> _Ziel der Aufgabe_: Schreibe aus dem Text über das Legesystem „Der Wagen“ den Teil wortgetreu ab, der mit „Last Updated on“ anfängt und mit „Jahrhunderts eingängig näher.“ aufhört.

> _Zitierter Abschnitt_:
+++
Last Updated on 23. November 2022 by Tarotwissen
Mit Vollgas ans Ziel — Das Legesystem Der Wagen
Die hier vorgestellte Legung basiert auf dem Tarot-Trumpf VII, „Der Wagen“, in der modernen Auslegung Interpretation des Künstlers Carl‑W. Röhrig. Er übersetzt die Botschaft dieser Karte „Alles auf Sieg“ konsequent mit einem in den Startlöchern scharrenden Rennwagen und bringt sie so den Kartenbefragenden des 21. Jahrhunderts eingängig näher.
+++
> _Gesammeltes Material_:

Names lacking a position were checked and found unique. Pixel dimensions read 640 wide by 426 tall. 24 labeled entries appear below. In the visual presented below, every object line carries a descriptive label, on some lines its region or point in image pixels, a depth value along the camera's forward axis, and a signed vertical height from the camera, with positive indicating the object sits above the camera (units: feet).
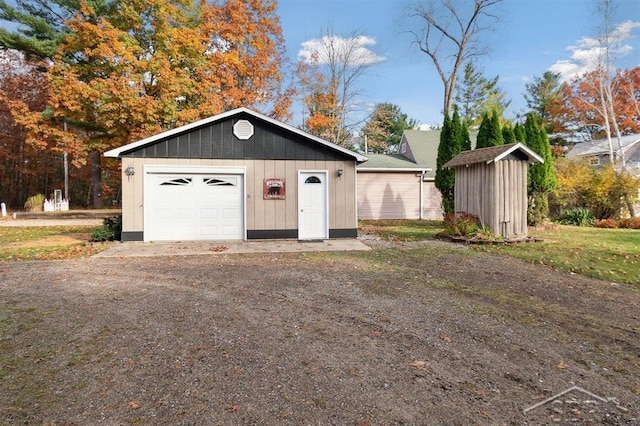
+++
> _Lösung_:
Last Updated on 23. November 2022 by Tarotwissen
Mit Vollgas ans Ziel — Das Legesystem Der Wagen
Die hier vorgestellte Legung basiert auf dem Tarot-Trumpf VII, „Der Wagen“, in der modernen Auslegung Interpretation des Künstlers Carl‑W. Röhrig. Er übersetzt die Botschaft dieser Karte „Alles auf Sieg“ konsequent mit einem in den Startlöchern scharrenden Rennwagen und bringt sie so den Kartenbefragenden des 21. Jahrhunderts eingängig näher.